:: TEXT SEGMENT

There are no stupid questions, but there are a lot of inquisitive idiots.
HI AliMonster,
Thanks for the suggestion. I tried it and unfortunately it did not do anything to the code I highlighter and pressed Ctrl+A.

Any other suggestions?


Thanks,


Dominique.

http://www.DelphiGamer.com := for all your Object Pascal game development needs;
http://www.PascalGameDevelopment.com := go on, write a game instead;
First of all, Delphi6 should be able to compile MMX instructions. For lower versions you do have to convert MMX routines into machine code.
And finally, as alternate way, you may try compiling DLL in your C/C++ compiler and using it in Delphi.

Hope this helps
- Lifepower
Hi LifePower,
As I am using Delphi 4 and 5, It looks like I will have to go fro the "convert MMX routines into machine code" option as I do not want to add another DLL into the mix.


Thanks for your suggestions it looks like I will have to trawl through the Intel site this week-end.


Thanks



Dominique.

http://www.DelphiGamer.com := for all your Object Pascal game development needs;
http://www.PascalGameDevelopment.com := go on, write a game instead;
Greetz... anyway, just wanted to add that Hori''s MMX Expert is actually converting MMX instructions into the given machine code. For the conversion task you''d have either to use the utility mentioned above or look for another converter... otherwise it''s not very efficient (in terms of time) to convert your program into machine code.

::::

**APPLY WHAT YOU READ:**
**a)** In two sentences, summarize the forum thread on MMX instructions in Delphi.
**b)** Write out the thread word for word, everything from "Thanks for your" down to "program into machine code.".
The listing that comes after the thread plays no part in this work.

:: DATA PROVIDED

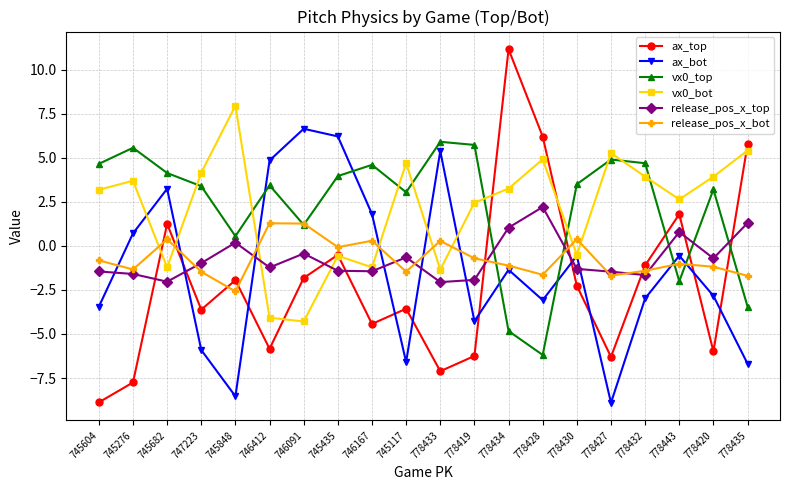

How many intersections are there between vx0_top and ax_top?

5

::::

**EXERCISE RESULTS:**
**a)** Dominique reports that AliMonster's suggestion did nothing to the highlighted code, and Lifepower replies that Delphi 6 should compile MMX instructions, that lower versions require converting MMX routines into machine code, and that a DLL compiled in a C/C++ compiler is another option. Because Dominique uses Delphi 4 and 5 and wants no extra DLL, Dominique plans to convert the routines into machine code, and a later post adds that Hori's MMX Expert converts MMX instructions into machine code.

**b)**
Thanks for your suggestions it looks like I will have to trawl through the Intel site this week-end.


Thanks



Dominique.

http://www.DelphiGamer.com := for all your Object Pascal game development needs;
http://www.PascalGameDevelopment.com := go on, write a game instead;
Greetz... anyway, just wanted to add that Hori''s MMX Expert is actually converting MMX instructions into the given machine code. For the conversion task you''d have either to use the utility mentioned above or look for another converter... otherwise it''s not very efficient (in terms of time) to convert your program into machine code.